- [Assignment] Determine how many lines in the listing contain the string "pixels"; respond with the number alone.

- [Source data]
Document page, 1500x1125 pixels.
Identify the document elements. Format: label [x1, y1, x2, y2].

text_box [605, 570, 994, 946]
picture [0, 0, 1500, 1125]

--

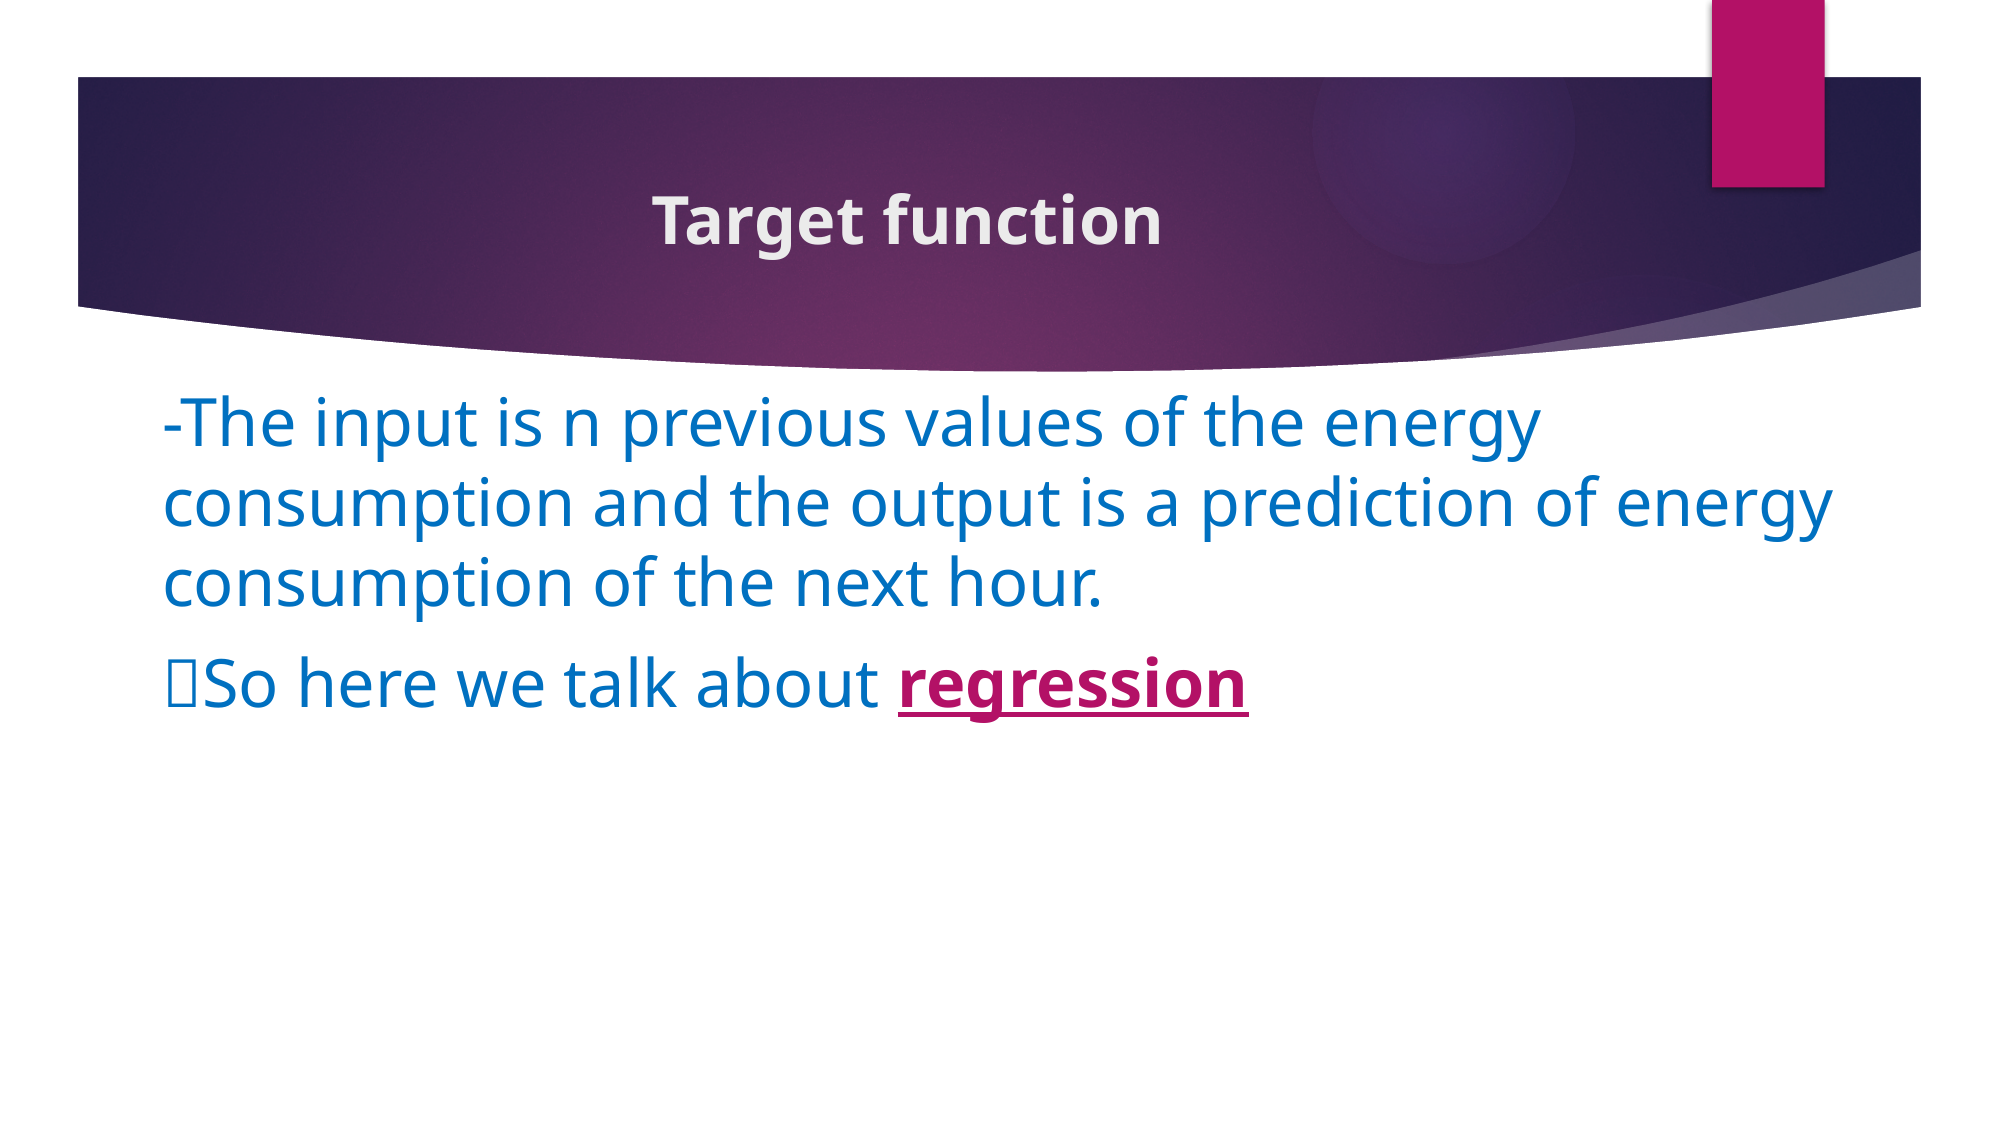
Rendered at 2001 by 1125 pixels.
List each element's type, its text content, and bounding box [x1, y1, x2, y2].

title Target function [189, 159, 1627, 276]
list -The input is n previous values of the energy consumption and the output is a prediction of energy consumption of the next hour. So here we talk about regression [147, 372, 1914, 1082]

- [Answer to this task] 2